BRIEF:
In the entries below, rename "categories" to "groups" and leave everything else unchanged. Omit the pictures from your answer.

[Saved entries]
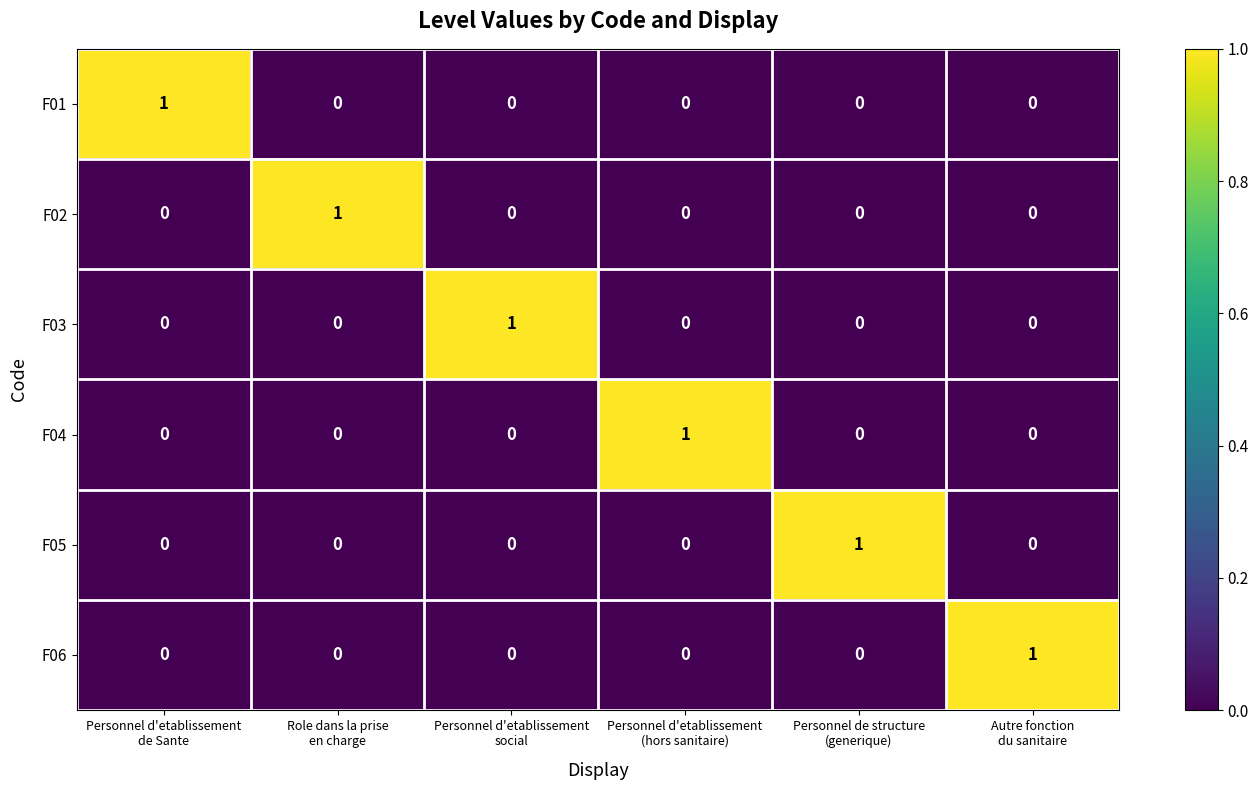

At how many categories does at least one series exceed 0?

6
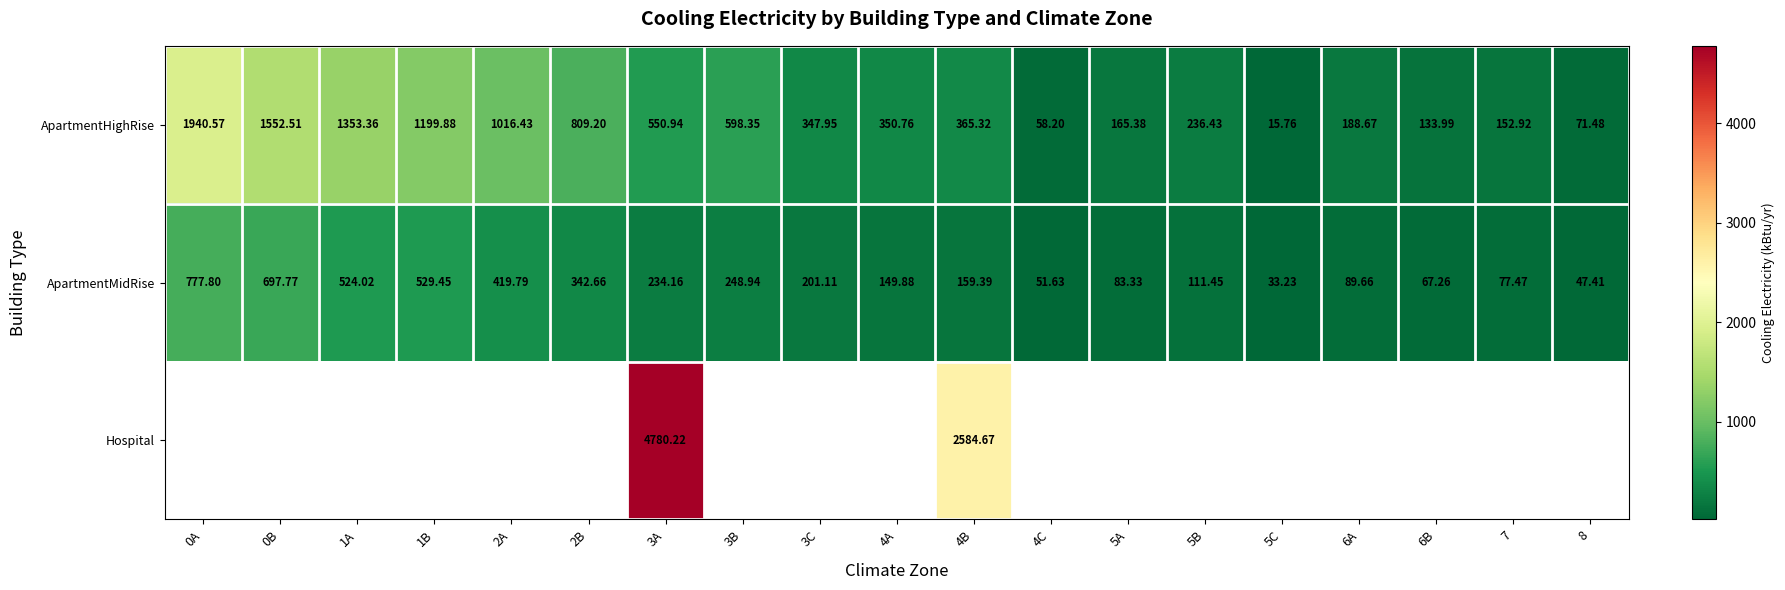

Is the value of ApartmentMidRise at 3A greater than the value of ApartmentHighRise at 7?

Yes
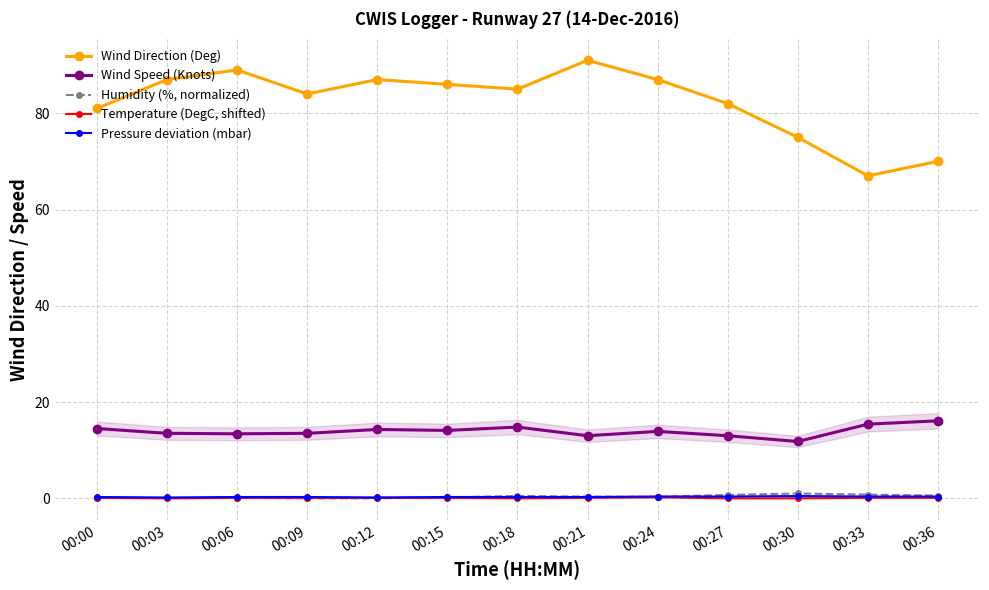

Count the Temperature (DegC, shifted) values in the range 0 to 1.

13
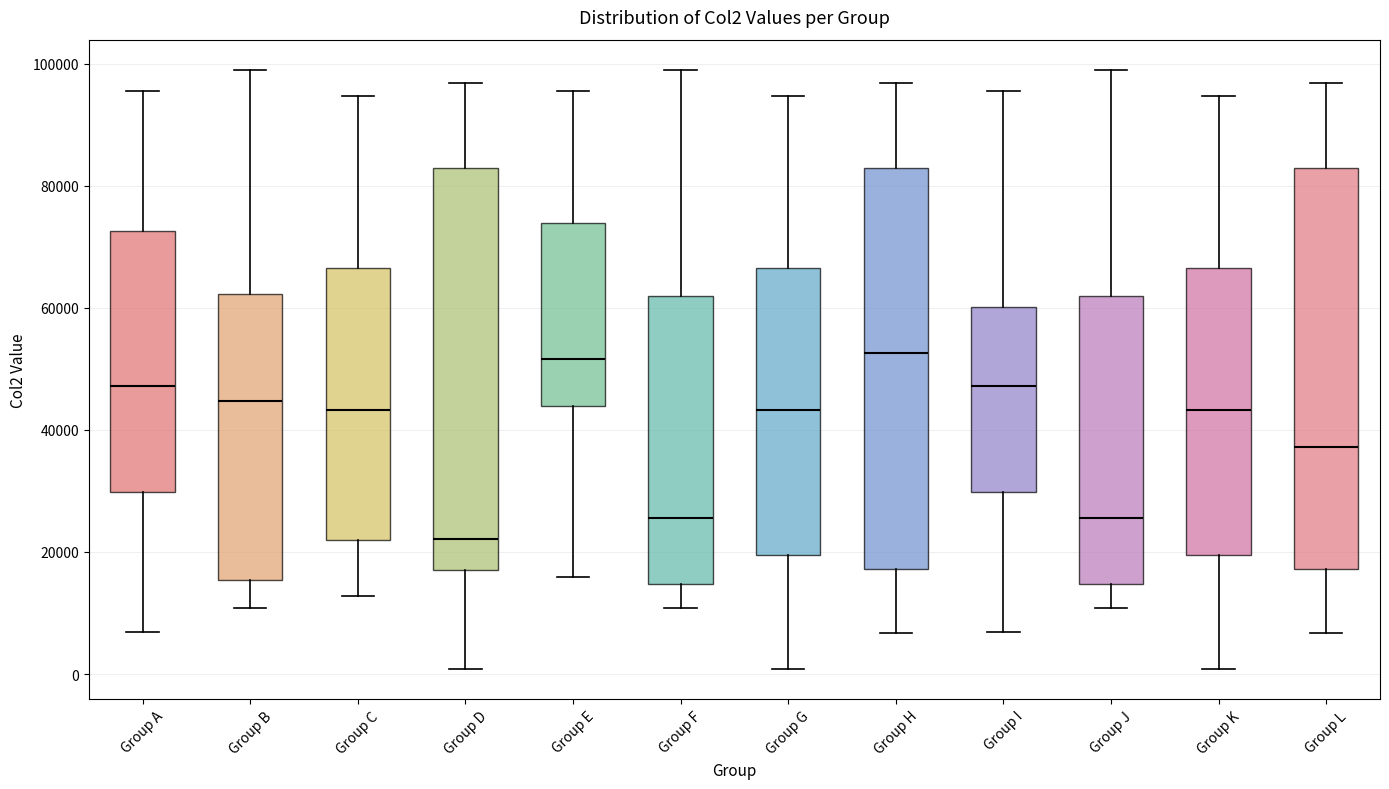

Where does the lower whisker of the box for Group F end on the y-axis? The values are not printed on the chart, so give them approximately, as read against the axis.

10000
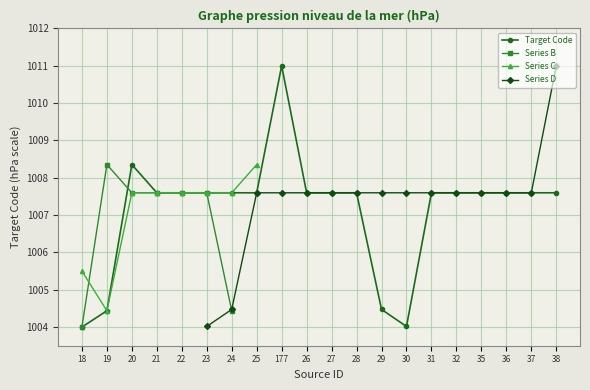

What position from the right is 27?

10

RESULT OF THIS TASK:
At how many groups does at least one series exceed 0?

6

Is the value of ApartmentMidRise at 3A greater than the value of ApartmentHighRise at 7?

Yes

Count the Temperature (DegC, shifted) values in the range 0 to 1.

13

Where does the lower whisker of the box for Group F end on the y-axis? The values are not printed on the chart, so give them approximately, as read against the axis.

10000

What position from the right is 27?

10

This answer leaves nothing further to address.